Filtering inbound email involves attempting to identify email messages with potentially harmful content or attachments. Due to the increasing volume, scope and evolution of email pollutants, the current reliance on content filtering to identify these threats continues to be a costly and technological challenge. Network threats are continually bombarding enterprise networks, and continually adapting to get around the filters that are put in place. Filtering inbound network traffic is a never ending process of upgrading to new filtering mechanisms to ward off new threats. Filtering inbound email is therefore reactionary, whereby enterprises must always be reacting to new variations and evolving threats.
Filters of spam and other email content often generate false positives and filter out “good” email. Content filtering inaccuracies can often disrupt the delivery of a legitimate email message by sidelining, quarantining or halting delivery all together. Additionally, the sender of the legitimate email often has no way of knowing whether the email message reached the intended recipient, or was filtered out without delivery. A bounce message may be generated, but bounce messages are often not very descriptive of the circumstances surrounding the bounce. A bounce (also bounce message, non-delivery report, or delivery status notification), is an automated electronic message from the receiving party's inbound message system which notifies the sending party that the message could not be delivered to one or more intended recipients. In cases where email “bounces”, a non-delivery report is generated; however, the reason for the non-delivery cannot be easily determined and the sending party's IT management has no systems in place for reporting the failed email messages. Additional deliverability concerns arise due in part to the fact that email messages often hop through unreliable store-and-forward gateways in route to their destination.

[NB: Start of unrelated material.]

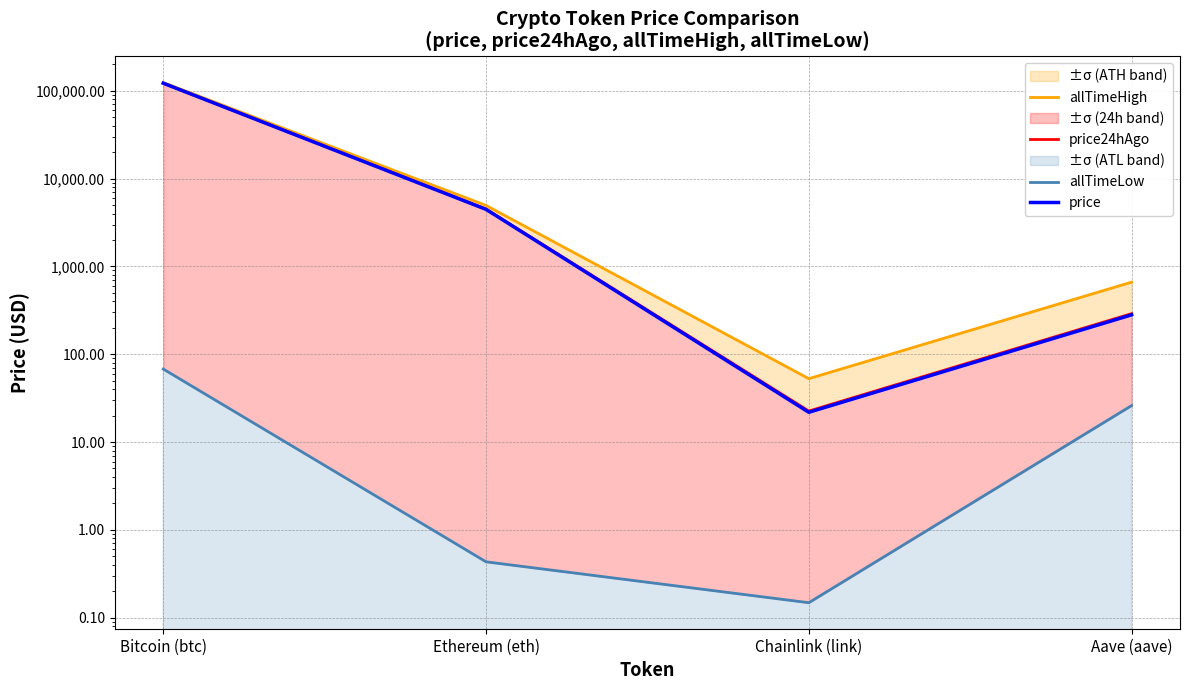

At how many categories does at least one series exceed 4758?

2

Another problem relates to a characteristic of public Internet application gateways, in that these gateways must receive whatever email or other data are sent to them. As such, corporate email gateways are susceptible to denial-of-service” (DoS) attacks. DoS attacks can come in different forms, such as flooding, but all DoS attacks are intended to force the victim to reset or consume its resources so that they cannot perform the intended service and/or obstruct communication between the victim and those attempting to communicate with the victim. The combination of spoofed or forged email envelopes of spam messages often produces bounce messages which are sent erroneously to the masqueraded victim. These “bounce attacks” can flood an email gateway, interrupting critical business communication.
The reflection of the technical problems arising from polluted incoming email is the damage to enterprise reputation as a result of polluted outgoing email. Polluted email with an enterprise domain name may be sent intentionally or unintentionally from the enterprise network, thereby damaging the reputation of the enterprise. A “bot” or “Trojan horse” may become resident on a computer within the enterprise and begin spewing out polluted email messages. Alternatively, a user with malicious intent inside the enterprise may send polluted email from the enterprise. Whether intentional or unintentional, pollution emanating from an enterprise network damages the reputation of the enterprise, which in turn can adversely impact community image, sales, web page hits, supplier relationships, and the like. That said, today's enterprise must contain outbound pollution originating from their networks to ensure successful deliverability of their outgoing email.
Additionally, the majority of most business communication sent over email is transported in plain text over the public Internet and sometimes through intermediate third-party gateways. There is no guarantee to either the sender or the recipient that the email will not be intercepted in transit.
It is with respect to the foregoing and other problems that embodiments of the present invention have been made.